**Extrait présenté:**
_ _ _ _ _ _ _
Mais d’abord, Alain Pacadis, qui est-ce ? D’abord un enfant sage catholique bon teint ayant fait sa communion. Il admire Napoléon, tapisse sa chambre de motifs Empire, est un bon élève, étudie à l’École du Louvre. C’est le fils de deux êtres qui n’auraient jamais dû se rencontrer : son père est fils de grecs ayant fui la Turquie d’Atatürk, quand on a « déplacé » les populations de Smyrne et d’ailleurs. Une grande partie de sa famille a été massacrée. Sa mère s’est donné le prénom de Nicole pour oublier celui qu’elle portait pendant la guerre. Elle a échappé de justesse à la rafle du Vél d’Hiv. Elle ne s’est jamais remise de cette époque, même si, blonde comme Ingrid Bergman, elle se rêvait en actrice. Faute de l’être, elle emmenait son fils Alain au cinéma, pour voir Casablanca. Cinéphile, grand lecteur, jeune homme cultivé, il avait pas mal de cartes en main. Il entre dans un maelström, en sortira lessivé.
C’est là le mérite du romancier qui met en lumière l’incroyable désordre d’une époque où tout semble possible avec de l’audace, un art certain pour choquer, et de l’argent (le sien ou celui d’amis). Le prologue du roman montre ce qu’est une soirée au Palace, le royaume de Pacadis. Tout le monde veut y être et Edwige, qui officie à l’entrée, fait le tri. Ce n’est bien sûr jamais une question de célébrité ou d’argent ; c’est avoir le « look » qui convient le jour dit. Le Palace, on le sait, est un lieu d’observation, de drague, et Fabrice, le maitre des lieux, prohibe le sexe trop visible : la séduction suffit. Pacadis, lui, fait ce qu’il veut. Parler d’excès serait adopter un point de vue moral, ou « straight ». C’est le cas cependant et le narrateur n’en cache rien, en des pages qui montrent le dandy souvent revêtu de son cuir et de ses santiags dans son quotidien, ou plutôt son nocturne. Il a de l’allure, sauf quand tout craque et cela arrive très souvent. Pacadis est lié à toute la bande du Palace, il rédige « Nightclubbing », des chroniques qui passent dans Libération, celui des grandes années. Il y travaille comme pigiste, gagne donc peu, se débrouille avec les moyens du bord. Son goût de la provocation ne l’arrête jamais, quitte à prendre des coups. Parfois quand il croise ce qu’on appellerait aujourd’hui des masculinistes, parfois dans d’autres circonstances : la croix gammée qu’il arbore un jour au revers de sa veste lui vaudra une rouste de Pierre Goldman. Qu’importe, il continue.
_ _ _ _ _ _ _
**Documents sources:**

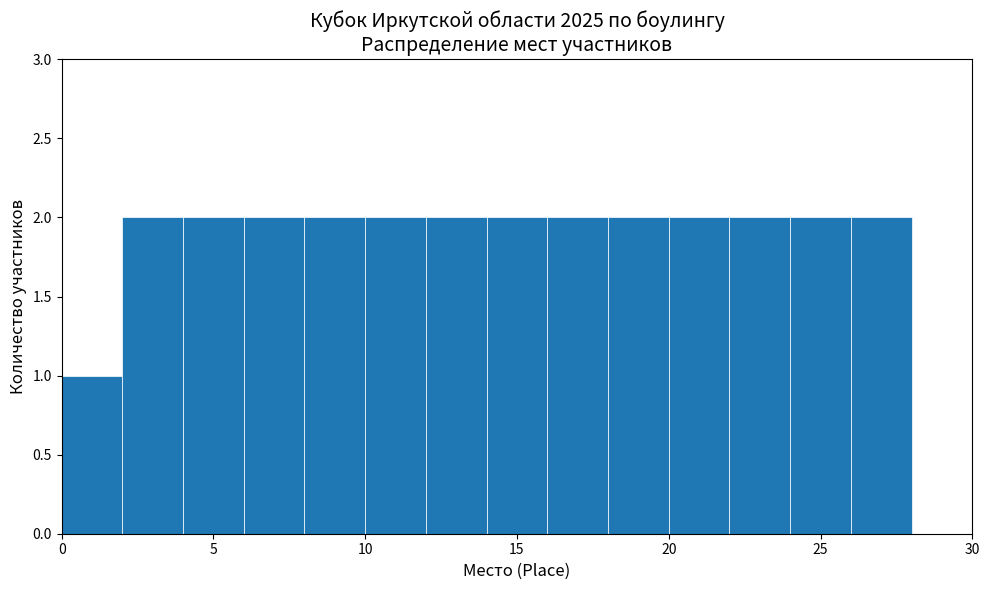

How tall is the bar that spans 22 to 24 on the x-axis? The values are not printed on the chart, so give them approximately, as read against the axis.

2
_ _ _ _ _ _ _
**Parties de l'exercice:**
• a. Dans le deuxième paragraphe de l'extrait présenté, relevez toutes les personnes désignées par leur nom, dans l'ordre où elles apparaissent.
• b. Rédigez la suite du texte sur Alain Pacadis en reprenant après sa dernière phrase.

**Réponses aux consignes:**
• a. Pacadis, Edwige, Fabrice, Pierre Goldman

• b.
Sa compagne se prénomme Dinah. C’est un « trav’ », appellation d’époque pour ce que nous appelons transgenre. Leurs rapports sont orageux, Pacadis est jaloux, rarement maitre de ses émotions, et il ne contrôle jamais son désir pour les garçons. Au fil des pages, on croise celles et ceux qui font le premier plan et le fond de l’époque. Certains noms résonnent encore, dont celui de la chanteuse Nico, morte aujourd’hui, et proche de lui comme une sœur, de Lou Reed avec qui Nico a œuvré au sein du Velvet Underground, mais aussi, silhouette déplaisante, Gabriel Matzneff qui montre les photos de ses très jeunes proies lors d’une soirée chez Guy Hocquenghem. Hervé Guibert passe, Barthes et Foucault, bien d’autres. Beaucoup ont disparu.
De là à croire que ce roman est une sorte de documentaire sur deux décennies agitées, il y a un pas que l’on ferait de travers.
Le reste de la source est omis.